In the Prospect, David Dayen explains how deficit-witch-hunting and hubris paved the way for Brexit. particularly David Cameron and the Tories’ “general belief in expansionary austerity, that you could cut your way to prosperity. For those that don’t recall, this led to the brink of a triple-dip recession, and terrible growth numbers for years and years…What Leave offers, a toxic stew of isolation and racism, isn’t any good either. But when elites spend this long doing nothing for large swathes of the population, they’re willing to listen to anyone with a different idea.”
Since the UK’s faceplant last week, there’s been some talk (and. for some, wishful thinking) that Brexit is the prelude to Trump, fact-free appeals and all, and lord knows we spent far too much time of late playing the austerity game also. But I’ll stand by my “nope, not gonna happen” prediction here: The UK electorate is 90% white, America’s is one-third non-white — That’s a big difference, and the same sorts of nativist appeals just aren’t going to play here anymore — which I am very thankful for.

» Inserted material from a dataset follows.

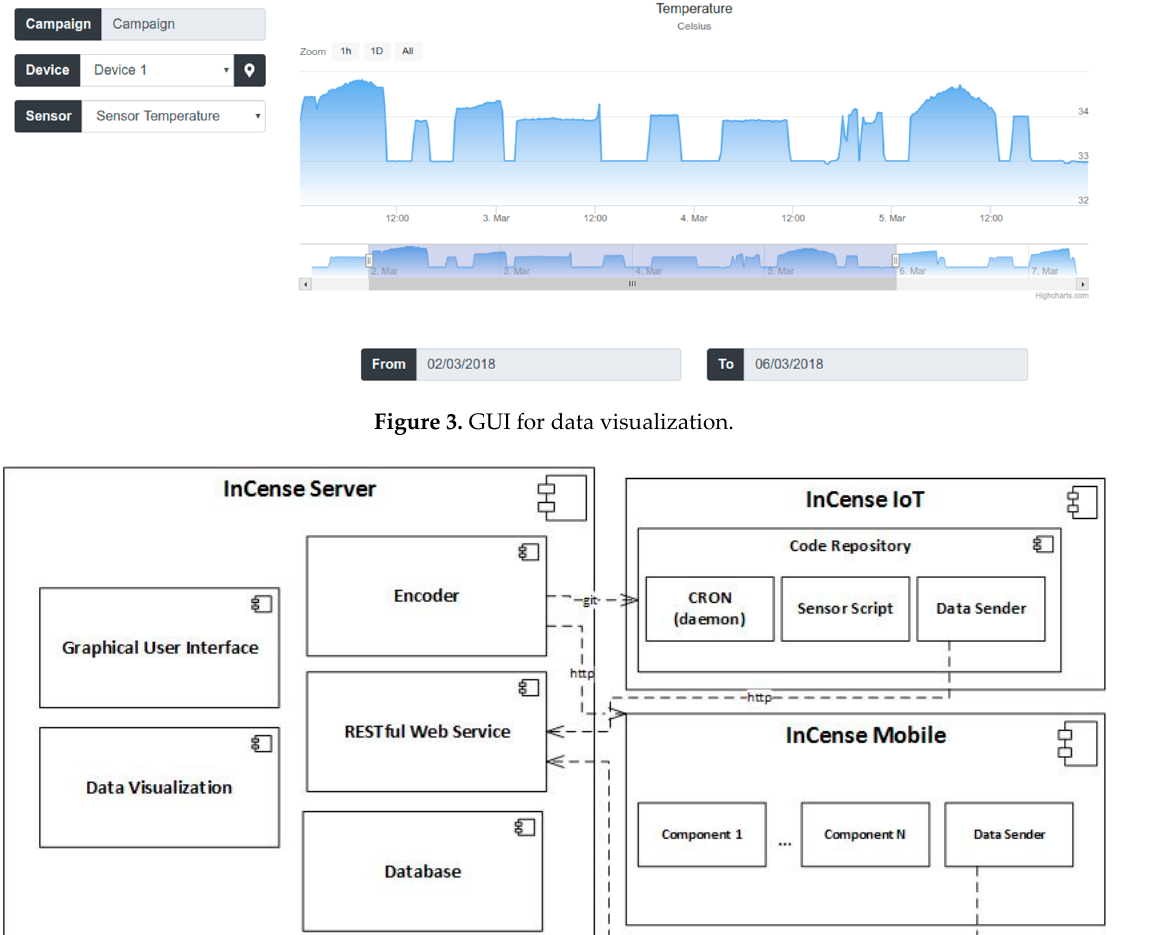
Figure 4. Extended InCense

Still, Brexit is another sterling example of how, when people are justifiably angry about being screwed over, many of them may not vote in their best interests. And it’s emblematic of one of the more insightful comments I’ve heard recently about 2016 (and unfortunately I can’t figure out where I first saw it): When you have Latin American levels of inequality, you’ll end up with Latin American politics.